I think that communication should try to inspire the already-concerned into action.

And I think that you do that by telling the climate story as a kind of epic story of good and evil, where a band of people — who we invite you to join — are doing everything they can in their scrappy way to try to overthrow an evil empire and found a new world.

The way you do that is you talk about the climate crisis and show how it’s a personal threat to you. And especially to your children. And if that creates a kind of fear in your listener, there’s really no way around that.

But you don’t want to just scare them and leave them there. You also have to activate them into a sense of agency. And for me, the way that I think people do that the best is by inspiring outrage so that you understand that this threat is due to the actions of some people who are profiting off of your victimhood.

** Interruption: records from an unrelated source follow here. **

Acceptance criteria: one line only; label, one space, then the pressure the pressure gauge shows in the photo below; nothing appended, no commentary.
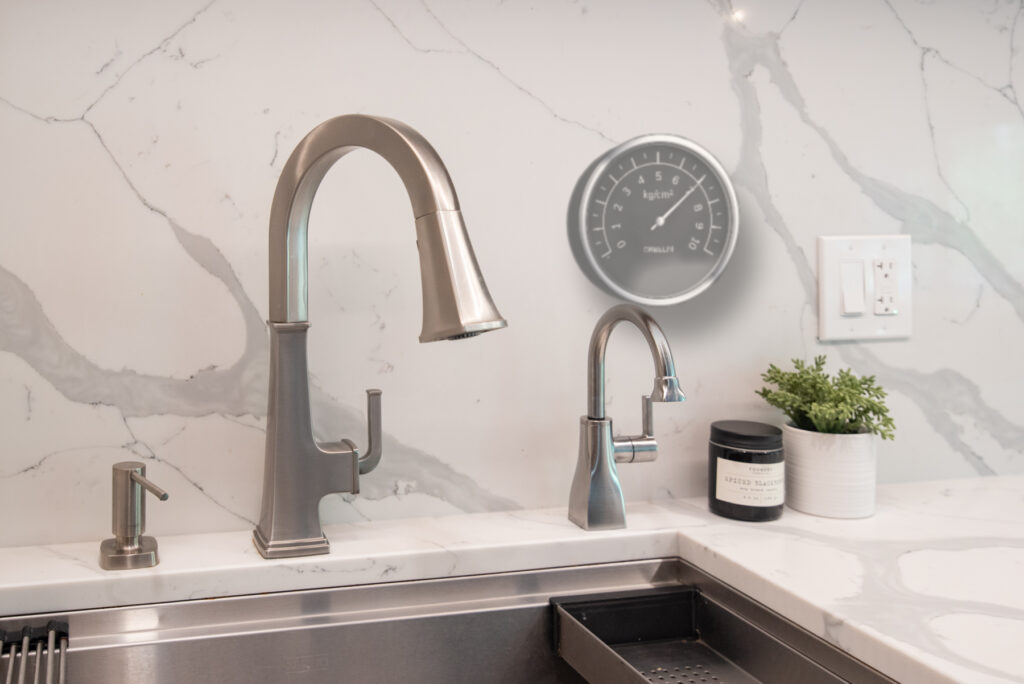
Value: 7 kg/cm²
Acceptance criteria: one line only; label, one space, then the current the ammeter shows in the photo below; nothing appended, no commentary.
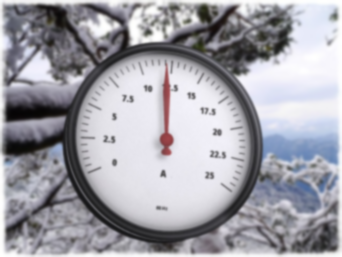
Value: 12 A
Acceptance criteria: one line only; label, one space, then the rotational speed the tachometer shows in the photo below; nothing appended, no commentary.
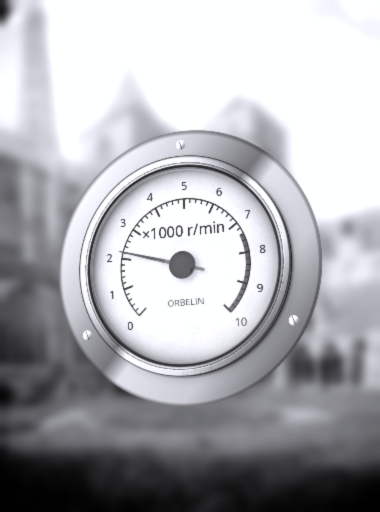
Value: 2200 rpm
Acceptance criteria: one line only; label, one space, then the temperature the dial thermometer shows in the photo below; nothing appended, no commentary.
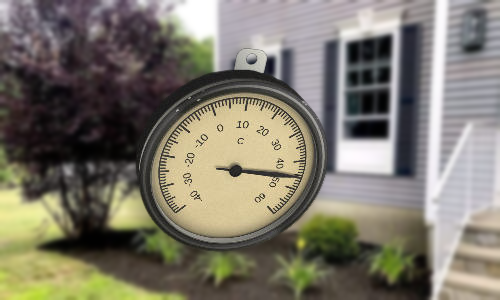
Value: 45 °C
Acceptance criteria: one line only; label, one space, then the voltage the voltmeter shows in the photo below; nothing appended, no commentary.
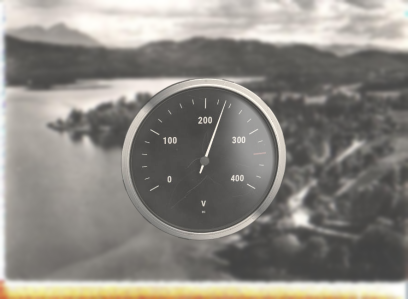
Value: 230 V
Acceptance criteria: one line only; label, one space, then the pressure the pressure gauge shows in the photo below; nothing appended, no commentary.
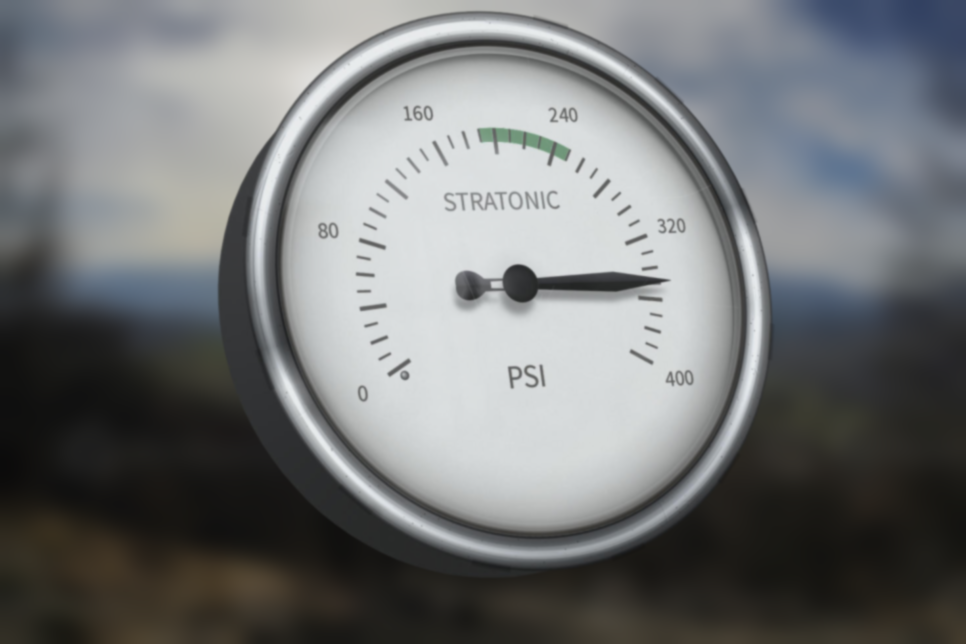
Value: 350 psi
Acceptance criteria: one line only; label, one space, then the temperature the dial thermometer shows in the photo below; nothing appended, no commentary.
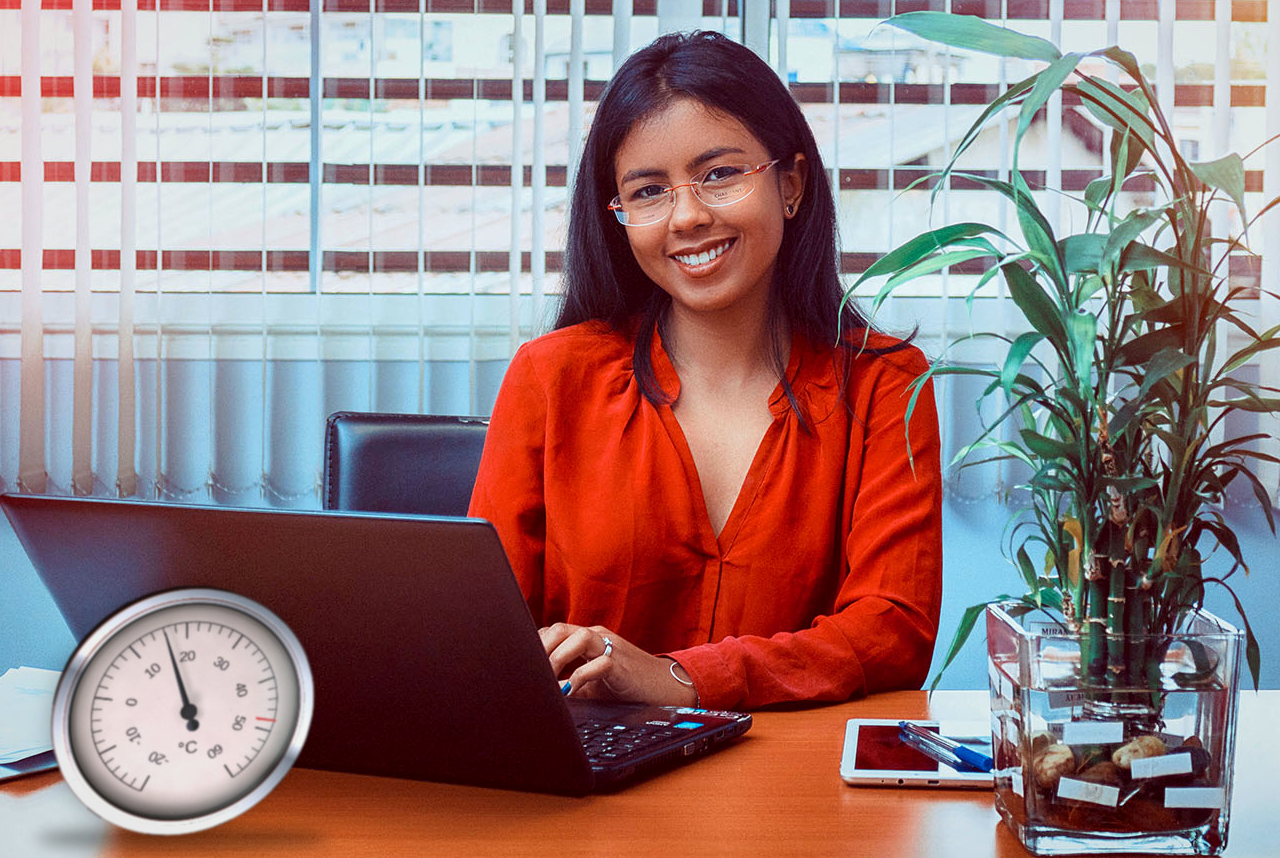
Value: 16 °C
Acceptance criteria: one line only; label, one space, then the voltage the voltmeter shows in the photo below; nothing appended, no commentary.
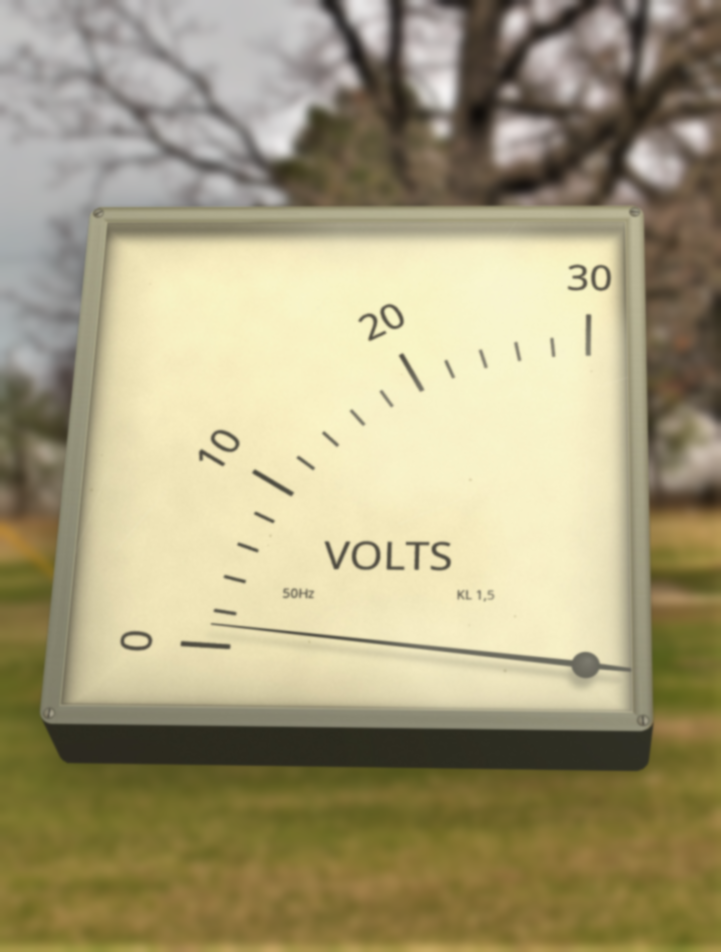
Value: 1 V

Then you also have to talk about what people often only talk about, which are the enormous benefits of decarbonization. They won’t be benefits for everybody. Of course, the fossil fuel industry is not going to benefit. The very wealthy who spend carbon like there’s no tomorrow — who’re insuring there is no tomorrow — they’re probably not going to benefit, at least not economically, from climate policy.

But the rest of us, most people are going to come out wealthier at the end because they’re going to spend less on electricity and heating and healthcare. There’s a whole way in which we can take this as an opportunity to remake the way our economy works to really make people’s lives wealthier, healthier, and happier in all the ways that research shows people really care about.